Today I sit on the sidelines, but with a heart tilted toward young people.
It seems that every day there is a wave of fresh cuts at federal agencies, including the U.S. Department of Education. I personally know a reading specialist who will not be able to return to her position next year because of these decisions. The cuts keep coming, and they will affect the education that schools are able to provide.
With each announcement, my stomach churns. Staff layoffs will be debilitating. I am also concerned that the proposed closure of the Education Department will reduce or severely limit access to vital support for students.
As a mother, a retired school nurse, and a woman of faith, I am pleading with elected leaders to invest in children — including our most vulnerable. Investing looks like ensuring that students and educators have what they need to thrive. It looks like maintaining consistent standards for the education of young people.
The Education Department is responsible for ensuring that schools meet the needs of neurodivergent students and those who need extra support to succeed academically. It also holds schools accountable for providing services to students of all ages and abilities. Shuttering the department means not only widening the achievement gap, but pushing children and young people into the cracks.
Our nation cannot thrive if we continue to perpetuate a system in which some students receive a quality education and others do not. Further, any family can find themselves in need of support, whether it’s for their child’s physical, mental or special education needs.
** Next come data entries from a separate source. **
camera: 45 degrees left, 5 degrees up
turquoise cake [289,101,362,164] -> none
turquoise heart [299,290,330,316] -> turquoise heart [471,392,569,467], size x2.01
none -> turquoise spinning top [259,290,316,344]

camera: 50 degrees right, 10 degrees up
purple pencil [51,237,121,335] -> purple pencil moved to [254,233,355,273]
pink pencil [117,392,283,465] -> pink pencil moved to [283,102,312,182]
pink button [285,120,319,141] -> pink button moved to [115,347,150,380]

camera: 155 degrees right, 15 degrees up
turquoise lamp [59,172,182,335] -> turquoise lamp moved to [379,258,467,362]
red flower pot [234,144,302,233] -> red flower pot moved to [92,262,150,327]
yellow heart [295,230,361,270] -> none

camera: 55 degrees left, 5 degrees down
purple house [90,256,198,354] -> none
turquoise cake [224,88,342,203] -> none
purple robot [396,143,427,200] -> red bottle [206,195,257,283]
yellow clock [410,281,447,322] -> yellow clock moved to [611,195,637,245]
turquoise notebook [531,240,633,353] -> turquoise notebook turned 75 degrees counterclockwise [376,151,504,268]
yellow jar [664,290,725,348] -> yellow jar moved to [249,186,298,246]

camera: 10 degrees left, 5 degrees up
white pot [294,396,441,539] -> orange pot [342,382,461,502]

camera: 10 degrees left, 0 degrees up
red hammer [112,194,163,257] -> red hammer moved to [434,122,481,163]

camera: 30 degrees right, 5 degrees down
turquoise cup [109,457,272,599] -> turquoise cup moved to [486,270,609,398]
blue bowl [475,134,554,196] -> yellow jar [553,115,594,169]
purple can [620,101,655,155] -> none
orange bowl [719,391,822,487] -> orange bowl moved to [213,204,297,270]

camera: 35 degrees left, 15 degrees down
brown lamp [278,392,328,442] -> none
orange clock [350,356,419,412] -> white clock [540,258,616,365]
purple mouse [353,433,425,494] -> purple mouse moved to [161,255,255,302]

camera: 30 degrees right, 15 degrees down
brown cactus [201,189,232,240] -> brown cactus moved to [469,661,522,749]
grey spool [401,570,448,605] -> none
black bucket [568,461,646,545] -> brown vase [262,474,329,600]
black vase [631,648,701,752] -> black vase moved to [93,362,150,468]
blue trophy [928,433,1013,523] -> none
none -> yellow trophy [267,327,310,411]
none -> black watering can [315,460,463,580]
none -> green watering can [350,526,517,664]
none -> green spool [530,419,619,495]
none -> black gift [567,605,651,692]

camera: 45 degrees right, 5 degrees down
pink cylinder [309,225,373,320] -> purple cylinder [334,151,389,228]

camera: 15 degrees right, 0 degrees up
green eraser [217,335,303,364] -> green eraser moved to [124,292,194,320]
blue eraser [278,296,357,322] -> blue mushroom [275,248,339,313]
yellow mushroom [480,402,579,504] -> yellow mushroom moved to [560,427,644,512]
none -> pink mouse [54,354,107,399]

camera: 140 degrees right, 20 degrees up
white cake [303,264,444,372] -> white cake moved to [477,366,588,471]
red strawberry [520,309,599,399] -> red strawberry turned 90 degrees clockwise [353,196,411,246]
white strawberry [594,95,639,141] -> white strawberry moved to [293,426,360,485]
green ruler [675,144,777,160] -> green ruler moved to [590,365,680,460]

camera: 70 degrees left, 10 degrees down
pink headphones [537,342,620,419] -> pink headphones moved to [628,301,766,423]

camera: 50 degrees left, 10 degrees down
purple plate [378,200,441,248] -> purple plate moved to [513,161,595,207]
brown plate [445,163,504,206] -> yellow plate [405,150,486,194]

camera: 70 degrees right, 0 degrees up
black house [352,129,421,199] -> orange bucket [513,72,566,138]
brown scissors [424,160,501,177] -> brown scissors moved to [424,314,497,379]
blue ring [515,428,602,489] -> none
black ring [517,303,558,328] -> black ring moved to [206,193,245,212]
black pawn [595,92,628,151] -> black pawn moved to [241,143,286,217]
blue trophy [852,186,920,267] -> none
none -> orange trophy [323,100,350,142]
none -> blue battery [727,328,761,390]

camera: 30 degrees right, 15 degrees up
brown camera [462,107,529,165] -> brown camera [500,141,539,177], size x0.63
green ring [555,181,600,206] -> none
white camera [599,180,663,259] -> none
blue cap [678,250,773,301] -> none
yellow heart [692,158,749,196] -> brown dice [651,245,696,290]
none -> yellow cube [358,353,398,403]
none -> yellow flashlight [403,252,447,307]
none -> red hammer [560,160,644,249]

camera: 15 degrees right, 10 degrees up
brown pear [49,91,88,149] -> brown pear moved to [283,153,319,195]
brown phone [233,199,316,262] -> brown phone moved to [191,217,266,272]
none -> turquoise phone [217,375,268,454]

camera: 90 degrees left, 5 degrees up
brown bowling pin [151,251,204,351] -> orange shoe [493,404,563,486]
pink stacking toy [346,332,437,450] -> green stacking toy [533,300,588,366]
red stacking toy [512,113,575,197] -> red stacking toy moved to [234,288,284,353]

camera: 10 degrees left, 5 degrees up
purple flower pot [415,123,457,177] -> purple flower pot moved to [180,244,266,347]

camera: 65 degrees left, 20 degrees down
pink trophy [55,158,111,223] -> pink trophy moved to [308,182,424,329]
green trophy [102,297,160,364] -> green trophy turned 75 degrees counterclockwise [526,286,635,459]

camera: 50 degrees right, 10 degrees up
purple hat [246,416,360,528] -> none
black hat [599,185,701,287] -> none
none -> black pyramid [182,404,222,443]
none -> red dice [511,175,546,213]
Education in America should mean that regardless of where you come from or what you need, you will have an opportunity to have your needs met.
Moreover, if the federal agency is fully dissolved, the responsibilities for mandating services and providing expertise will fall to the states. Every state operates differently, has different priorities and different challenges. Educational services may become wildly inconsistent. Students in Colorado could receive vastly different services than students in, say, Utah.
No essential service —which helps children, families and communities — should exist in a state of uncertainty. When faced with budgetary challenges or limited oversight, I fear that some schools may consider special education services and student accommodations as disposable.
Though I am no longer in schools, I am now the national president of United Women in Faith. Among our many campaigns for justice is a fight against “school pushout.” Pushout occurs through a patchwork of policies that disproportionately funnels children of color, children with disabilities, and students identifying as LGBTQ from the classroom into the criminal justice system.
Currently, it is estimated that the dropout rate for students with disabilities is about 40%, which is twice that of their peers without disabilities. Far too often, students with disabilities are unfairly maligned and funneled into the criminal justice system.
We need a functioning Department of Education to ensure that preventative services and those provided under the Individuals with Disabilities Education Act (IDEA) give children their best chance to succeed and not end up as just another statistic. I, along with my sisters at United Women in Faith, will keep pushing for education justice, but this is not our fight alone. Everyone has a role to play to ensure students get what they need in schools.
Children are our future, and their education shouldn’t be an option or an afterthought.